10. En second lieu, le département du Pas-de-Calais ne justifie pas de la réception par Mme B, avant le 10 novembre 2021, date à laquelle l'exercice d'un recours administratif préalable obligatoire établit qu'elle en avait connaissance, de la décision du 7 octobre 2021, par laquelle le département du Pas-de-Calais l'invitait à présenter des observations, en vertu des dispositions précitées de l'article L. 262-37 du code de l'action sociale et des familles, sur le prononcé d'une nouvelle suspension à défaut de régularisation par l'intéressée de sa situation, c'est-à-dire à défaut de signature d'un contrat d'engagement réciproques. Mme B n'a donc pas été mise en mesure d'éviter l'application de la seconde suspension, totale et d'une durée d'un mois, décidée le 8 novembre 2021. L'absence d'établissement du contrat qui a conduit à cette seconde suspension doit être regardée, dans ces conditions, comme également justifiée par un motif légitime. Par suite, le président du conseil départemental du Pas-de-Calais ne pouvait valablement prononcer la suspension de la perception du revenu de solidarité active pour le mois de novembre 2021.
11. Il résulte de ce qui précède que Mme B est fondée à demander l'annulation de la décision du 1er décembre 2021 la suspendant, partiellement puis totalement, de ses droits à l'allocation de revenu de solidarité active au titre des mois d'octobre et novembre 2021.
12. Mme B est par suite rétablie dans ses droits à l'allocation de revenu de solidarité active au titre des mois d'octobre et novembre 2021, de sorte que le département du Pas-de-Calais devra lui verser la somme de 895,50 euros (398 + 497,50).
Sur les frais liés au litige :
13. Il y a lieu, dans les circonstances de l'espèce, de mettre à la charge du conseil départemental une somme de 1 000 euros au titre des frais exposés par Mme B et non compris dans les dépens.
D E C I D E :
Article 1er : La décision du président du conseil départemental du Pas-de-Calais du 1er décembre 2021 est annulée.

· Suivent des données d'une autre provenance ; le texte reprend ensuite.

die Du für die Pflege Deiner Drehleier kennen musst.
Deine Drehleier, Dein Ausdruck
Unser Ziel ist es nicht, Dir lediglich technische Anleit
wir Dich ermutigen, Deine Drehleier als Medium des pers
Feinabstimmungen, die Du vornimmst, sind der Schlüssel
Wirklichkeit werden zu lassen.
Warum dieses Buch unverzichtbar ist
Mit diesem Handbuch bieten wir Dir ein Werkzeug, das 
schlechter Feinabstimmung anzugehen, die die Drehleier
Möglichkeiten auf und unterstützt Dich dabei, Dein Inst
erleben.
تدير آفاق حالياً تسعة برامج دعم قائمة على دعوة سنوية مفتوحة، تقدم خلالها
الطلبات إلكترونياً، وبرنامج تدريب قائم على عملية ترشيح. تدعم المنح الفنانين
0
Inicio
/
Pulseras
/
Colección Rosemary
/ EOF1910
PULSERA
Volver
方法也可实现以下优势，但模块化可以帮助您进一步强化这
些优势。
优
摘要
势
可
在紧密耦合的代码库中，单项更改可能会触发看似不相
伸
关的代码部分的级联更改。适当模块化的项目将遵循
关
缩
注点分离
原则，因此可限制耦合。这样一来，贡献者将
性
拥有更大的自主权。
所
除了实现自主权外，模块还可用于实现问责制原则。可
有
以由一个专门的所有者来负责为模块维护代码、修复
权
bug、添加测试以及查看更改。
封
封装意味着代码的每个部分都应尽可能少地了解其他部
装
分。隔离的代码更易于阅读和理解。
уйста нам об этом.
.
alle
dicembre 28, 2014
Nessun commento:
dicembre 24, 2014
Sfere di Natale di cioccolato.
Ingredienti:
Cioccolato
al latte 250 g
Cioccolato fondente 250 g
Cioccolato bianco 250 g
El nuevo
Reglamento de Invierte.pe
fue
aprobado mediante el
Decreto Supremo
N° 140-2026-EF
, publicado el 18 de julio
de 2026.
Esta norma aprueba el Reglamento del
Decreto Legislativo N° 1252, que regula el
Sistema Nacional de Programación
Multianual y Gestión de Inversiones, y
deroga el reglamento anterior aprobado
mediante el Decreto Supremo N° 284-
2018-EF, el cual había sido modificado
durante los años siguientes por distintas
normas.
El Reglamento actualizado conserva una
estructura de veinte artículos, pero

Article 2 : Mme B est rétablie dans ses droits de revenu de solidarité active au titre des mois d'octobre et novembre 2021.
Article 3 : Le département du Pas-de-Calais versera à Mme B la somme de 895,50 euros au titre du rétablissement dans ses droits au revenu de solidarité active mentionnés à l'article 2 du présent jugement.
Article 4 : Le département du Pas-de-Calais versera à Mme B une somme de 1 000 euros au titre de l'article L. 761-1 du code de justice administrative.
Article 5 : Le présent jugement sera notifié à Mme D B et département du Pas-de-Calais.
Rendu public par mise à disposition au greffe le 26 juin 2024.
Le magistrat désigné,
signé
J.M. Riou
La greffière,
signé
I.Baudry
La République mande et ordonne au préfet du Pas-de-Calais en ce qui le concerne ou à tous commissaires de justice à ce requis en ce qui concerne les voies de droit commun, contre les parties privées, de pourvoir à l'exécution de la présente décision.